45 patients (24 male) were included; the mean age was 45 years, which ranged from 24 to 69 years. Since some of them received repeated doses, 52 cases were considered (42 fistula-in-ano, 7 rectovaginal fistulas, 1 urethrorectal fistula, 1 sacral fistula, and 1 hidradenitis suppurativa). Regarding fistula-in-ano, there were 18 Crohn's-associated and 24 cryptoglandular. 49 cases (94.2%) showed partial response starting 6.5 weeks of follow-up. 24 cases (46.2%) healed in a mean time of 5.5 months. A year later, all patients cured remained healed. No adverse effects related to stem cell therapy were reported.

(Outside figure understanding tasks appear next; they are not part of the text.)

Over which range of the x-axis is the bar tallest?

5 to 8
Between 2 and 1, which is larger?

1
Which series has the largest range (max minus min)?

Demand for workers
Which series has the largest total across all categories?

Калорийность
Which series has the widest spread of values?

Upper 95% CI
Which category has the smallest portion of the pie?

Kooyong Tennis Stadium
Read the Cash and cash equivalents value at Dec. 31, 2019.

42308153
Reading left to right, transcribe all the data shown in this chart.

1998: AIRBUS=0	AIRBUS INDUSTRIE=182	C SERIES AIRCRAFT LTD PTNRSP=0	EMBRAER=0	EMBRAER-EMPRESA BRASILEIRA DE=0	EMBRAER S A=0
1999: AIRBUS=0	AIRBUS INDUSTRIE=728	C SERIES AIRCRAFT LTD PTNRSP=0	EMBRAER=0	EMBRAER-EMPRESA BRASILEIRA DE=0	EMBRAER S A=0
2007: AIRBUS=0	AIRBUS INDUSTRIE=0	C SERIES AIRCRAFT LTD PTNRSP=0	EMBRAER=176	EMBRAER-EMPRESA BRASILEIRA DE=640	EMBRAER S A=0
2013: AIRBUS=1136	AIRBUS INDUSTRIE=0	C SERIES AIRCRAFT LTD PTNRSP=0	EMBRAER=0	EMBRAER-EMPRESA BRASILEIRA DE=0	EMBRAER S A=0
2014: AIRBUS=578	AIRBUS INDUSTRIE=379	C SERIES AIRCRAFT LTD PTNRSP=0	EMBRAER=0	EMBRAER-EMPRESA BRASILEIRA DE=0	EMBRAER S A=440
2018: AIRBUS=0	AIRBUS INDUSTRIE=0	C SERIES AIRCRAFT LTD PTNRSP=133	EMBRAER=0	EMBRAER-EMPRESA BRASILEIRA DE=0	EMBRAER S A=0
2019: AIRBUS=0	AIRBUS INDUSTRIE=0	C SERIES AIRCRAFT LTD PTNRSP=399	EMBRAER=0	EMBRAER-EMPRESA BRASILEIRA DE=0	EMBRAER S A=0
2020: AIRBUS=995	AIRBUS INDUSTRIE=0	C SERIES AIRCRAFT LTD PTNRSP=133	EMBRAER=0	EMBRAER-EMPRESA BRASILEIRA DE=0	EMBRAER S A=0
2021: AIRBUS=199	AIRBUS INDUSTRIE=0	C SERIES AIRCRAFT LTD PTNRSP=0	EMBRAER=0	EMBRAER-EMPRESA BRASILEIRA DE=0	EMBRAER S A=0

Stem cells are safe and useful for treating anal fistulae. Healing can be achieved in severe cases.
报告我们在一项针对复杂性肛周瘘管的同情用药计划中的经验。
在可控环境下并经欧洲和西班牙法律批准,同情用药计划允许对患有无法愈合疾病(主要是复杂性肛瘘)且不符合纳入临床试验标准的患者使用干细胞疗法。候选患者此前已接受多次失败的外科手术干预。干预措施包括手术(封闭内口或进行手术皮瓣),随后进行干细胞注射。用于植入的细胞有三种类型:基质血管成分、自体扩增脂肪来源的或异体脂肪来源的干细胞。在6个月随访时评估愈合情况。结果分为部分缓解或愈合。1年后评估复发情况。最长随访期为48个月。
纳入45例患者(24例男性);平均年龄45岁,年龄范围为24至69岁。由于部分患者接受了重复剂量,共考虑52例病例(42例肛瘘、7例直肠阴道瘘、1例尿道直肠瘘、1例骶骨瘘和1例化脓性汗腺炎)。关于肛瘘,其中18例与克罗恩病相关,24例为隐窝腺源性。49例(94.2%)在随访6.5周时开始出现部分缓解。24例(46.2%)平均在5.5个月时愈合。1年后,所有治愈的患者仍保持愈合状态。未报告与干细胞疗法相关的不良反应。
干细胞治疗肛瘘安全有效。严重病例也可实现愈合。